### [What is being asked]
Show each line from the items below that contains the word "Windows", copied in full.

(Study material Opens)

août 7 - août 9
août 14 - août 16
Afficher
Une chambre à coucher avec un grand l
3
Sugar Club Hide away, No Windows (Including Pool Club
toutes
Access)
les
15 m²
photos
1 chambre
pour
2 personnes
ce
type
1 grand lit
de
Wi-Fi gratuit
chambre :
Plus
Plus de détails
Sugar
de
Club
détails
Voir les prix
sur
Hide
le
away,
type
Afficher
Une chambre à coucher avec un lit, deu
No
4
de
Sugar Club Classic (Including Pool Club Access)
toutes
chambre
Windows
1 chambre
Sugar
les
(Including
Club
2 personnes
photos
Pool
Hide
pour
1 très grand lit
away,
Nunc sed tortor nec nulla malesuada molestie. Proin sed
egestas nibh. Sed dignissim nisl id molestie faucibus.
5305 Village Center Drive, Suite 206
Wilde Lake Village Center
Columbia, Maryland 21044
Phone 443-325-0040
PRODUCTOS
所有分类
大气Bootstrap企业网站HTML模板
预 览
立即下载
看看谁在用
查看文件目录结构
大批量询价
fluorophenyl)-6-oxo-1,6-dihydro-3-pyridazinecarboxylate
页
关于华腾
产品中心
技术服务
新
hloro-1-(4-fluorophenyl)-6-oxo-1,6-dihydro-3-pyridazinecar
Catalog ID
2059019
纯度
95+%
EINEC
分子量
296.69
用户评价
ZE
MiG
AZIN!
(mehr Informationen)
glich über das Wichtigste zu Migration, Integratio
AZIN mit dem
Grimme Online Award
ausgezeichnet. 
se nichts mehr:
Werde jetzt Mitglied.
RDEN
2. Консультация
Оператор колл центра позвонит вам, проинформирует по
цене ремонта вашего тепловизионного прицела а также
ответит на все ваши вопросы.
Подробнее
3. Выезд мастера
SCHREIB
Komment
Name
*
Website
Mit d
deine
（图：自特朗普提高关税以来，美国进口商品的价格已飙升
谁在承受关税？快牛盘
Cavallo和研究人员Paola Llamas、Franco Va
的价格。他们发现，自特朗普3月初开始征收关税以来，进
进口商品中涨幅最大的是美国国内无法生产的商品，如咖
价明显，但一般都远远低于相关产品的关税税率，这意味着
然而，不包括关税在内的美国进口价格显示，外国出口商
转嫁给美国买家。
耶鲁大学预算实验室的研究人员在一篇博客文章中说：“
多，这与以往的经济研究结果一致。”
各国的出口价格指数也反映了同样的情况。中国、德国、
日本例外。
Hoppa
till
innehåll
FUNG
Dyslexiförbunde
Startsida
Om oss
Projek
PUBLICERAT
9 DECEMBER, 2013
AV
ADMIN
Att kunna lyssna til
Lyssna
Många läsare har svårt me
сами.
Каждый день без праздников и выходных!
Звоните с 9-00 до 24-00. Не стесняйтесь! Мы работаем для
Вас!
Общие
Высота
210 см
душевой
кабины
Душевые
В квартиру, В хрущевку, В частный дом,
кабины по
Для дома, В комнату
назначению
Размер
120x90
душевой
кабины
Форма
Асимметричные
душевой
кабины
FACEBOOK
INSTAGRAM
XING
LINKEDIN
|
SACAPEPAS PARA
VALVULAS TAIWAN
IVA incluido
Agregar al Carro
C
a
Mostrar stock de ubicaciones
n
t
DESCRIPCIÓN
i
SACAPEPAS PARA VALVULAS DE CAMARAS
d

(Study material Closes)

### [Answer to this task]
Sugar Club Hide away, No Windows (Including Pool Club
Windows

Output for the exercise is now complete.